• _STUDY QUESTIONS_
[1] In the paddle selection text, what does it suggest picturing the paddle stroke as, instead of "pushing water"?
[2] According to the paddle selection text, what are the three most important factors that influence paddle length?
[3] Write the next part of the paddle selection text, picking up after its final sentence.

• _DOCUMENT SECTION_
------------------------------

Posted by Darren Bush on 6/12/2013
Selecting the proper paddle isn’t that hard, provided you have all the information you need; both anthropometry (your size and how you relate to the paddle) as well as your style of paddling, and in what conditions you plan to use your paddle.
work basically the same way, with greater or less efficiency depending on the design. Many paddlers think of the paddle as “pushing water” with the paddle blade, but in fact the blade doesn’t move much at all. Since water is very dense (do a belly-flop and prove it to yourself), you can stick a paddle in the water and it won’t move much. Rather, think of it as pulling yourself up to a flexible pole sticking out of the water, releasing the pole, and grabbing the next one to move yourself along. Watch your paddle in the water — it really doesn’t move all that much, does it? This is what you’re aiming for — no wasted movement, no inefficiency, no sound or splashing.
Blade size and shaft diameter affect the way your paddle, so pay attention to those things as well as the following information, which is unique to touring kayak paddles.
There are a number of factors which will influence the length of your paddle, but the three most important are your torso length, the beam of your kayak, and your style of paddling. Even so, as you go through the process, keep in mind that this is art, not science
. There are few absolute truths when it comes to paddle selection.

------------------------------

• _DATA EXCERPT_
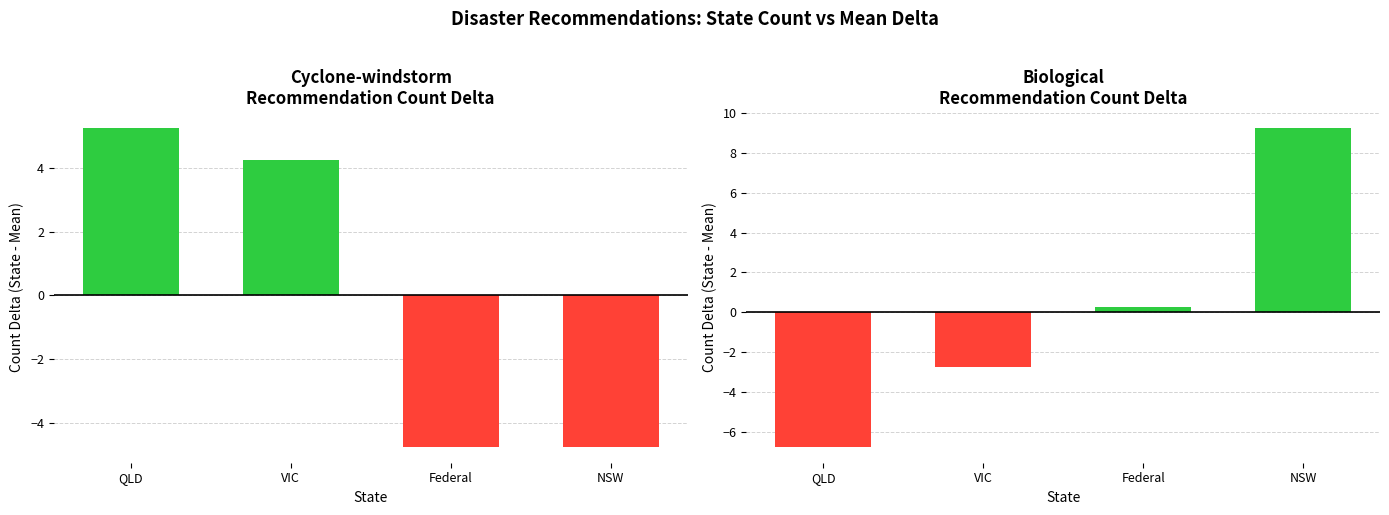

Is the value of Cyclone-windstorm at VIC greater than the value of Biological at VIC?

Yes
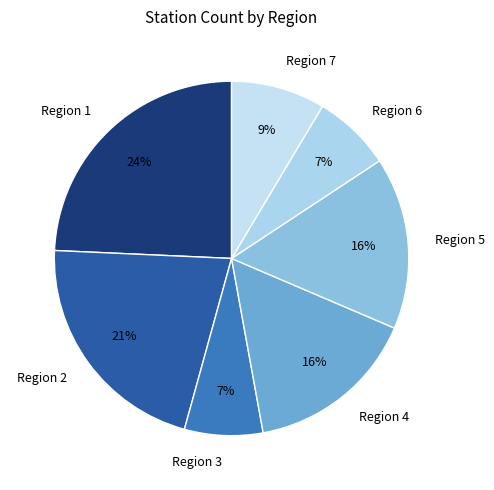

Combined, do Region 1 and Region 6 account for over 50%?

No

------------------------------

• _OUTPUTS IN ORDER_
[1] Pulling yourself up to a flexible pole sticking out of the water, releasing it, and grabbing the next one to move yourself along.

[2] Torso length, the beam of the kayak, and paddling style.

[3]
Touring Kayak Paddles
Since kayak paddles are not sized precisely, we don’t need to be picky about exact measurements. Your height will work fine here. Roughly speaking, if you are under 5’5″ tall, we’re going to find you a shorter paddle. If you’re 5’6″ to about 6’2″ you will take a medium length, and taller that that means you need something longer. In choosing length, remember that to do you any good, the paddle must reach the water. Since it must do so over your boat, the beam of your kayak is relevant. Kayaks of 22″ or less in beam will call for shorter paddles, 22.5″-24.5″ will call for medium lengths, and 25″ and greater will normally call for something longer.
Your style of paddling
is also important. We usually divide people into two groups, those with low-angle style and those with high-angle style. Low-angle style means that the paddle is held at a shallow angle more parallel to the surface of the water. It is very energy-efficient, and is the style most favored by paddlers in North America. If you don’t know what your style is, it’s probably low-angle.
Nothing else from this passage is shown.